[[ Data for the task open ]]

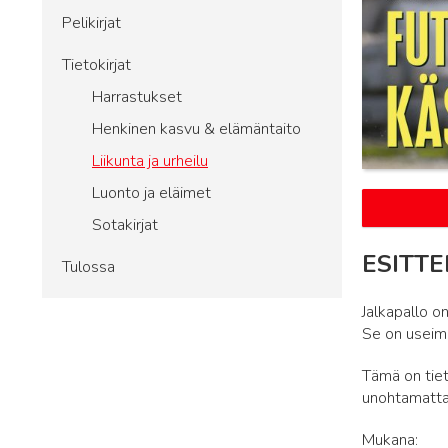
Pelikirjat
Tietokirjat
Harrastukset
Henkinen kasvu & elämäntaito
Liikunta ja urheilu
Luonto ja eläimet
Sotakirjat
ESITTE
Tulossa
Jalkapallo o
Se on useimm
Tämä on tieto
unohtamatta
Mukana:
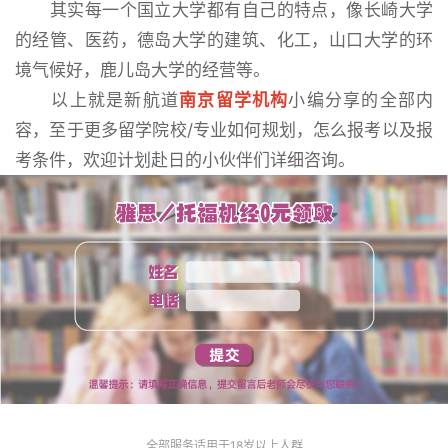
其实每一个国立大学都有自己的特点，像长崎大学
的经管、医药，德岛大学的建筑、化工，山口大学的环
境气候好，鹿儿岛大学的经营等。
以上就是新航道
南京留学机构
小编分享的全部内
容，至于更多留学院校/专业如何规划，怎么报考以及报
考条件，欢迎计划赴日的小伙伴们详细咨询。
全部服务适用于18岁以上人群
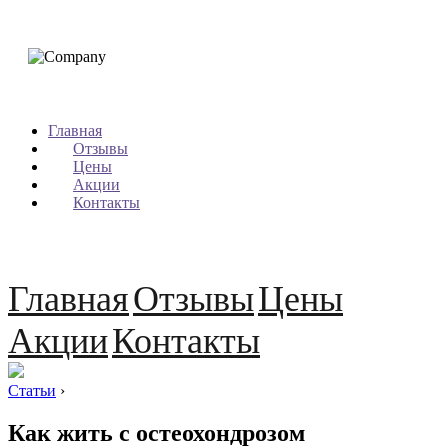
Главная
Отзывы
Цены
Акции
Контакты
Главная
Отзывы
Цены
Акции
Контакты
Статьи
›
Как жить с остеохондрозом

[[ Data for the task closed ]]

◆ Instruction:
Format the lines above as a JSON list of strings, one string per line, with blank lines omitted. Leave the pictures out of the answer.

◆ Written solution:
[
  "Pelikirjat",
  "Tietokirjat",
  "Harrastukset",
  "Henkinen kasvu & elämäntaito",
  "Liikunta ja urheilu",
  "Luonto ja eläimet",
  "Sotakirjat",
  "ESITTE",
  "Tulossa",
  "Jalkapallo o",
  "Se on useimm",
  "Tämä on tieto",
  "unohtamatta",
  "Mukana:",
  "其实每一个国立大学都有自己的特点，像长崎大学",
  "的经管、医药，德岛大学的建筑、化工，山口大学的环",
  "境气候好，鹿儿岛大学的经营等。",
  "以上就是新航道",
  "南京留学机构",
  "小编分享的全部内",
  "容，至于更多留学院校/专业如何规划，怎么报考以及报",
  "考条件，欢迎计划赴日的小伙伴们详细咨询。",
  "全部服务适用于18岁以上人群",
  "Главная",
  "Отзывы",
  "Цены",
  "Акции",
  "Контакты",
  "Главная",
  "Отзывы",
  "Цены",
  "Акции",
  "Контакты",
  "Статьи",
  "›",
  "Как жить с остеохондрозом"
]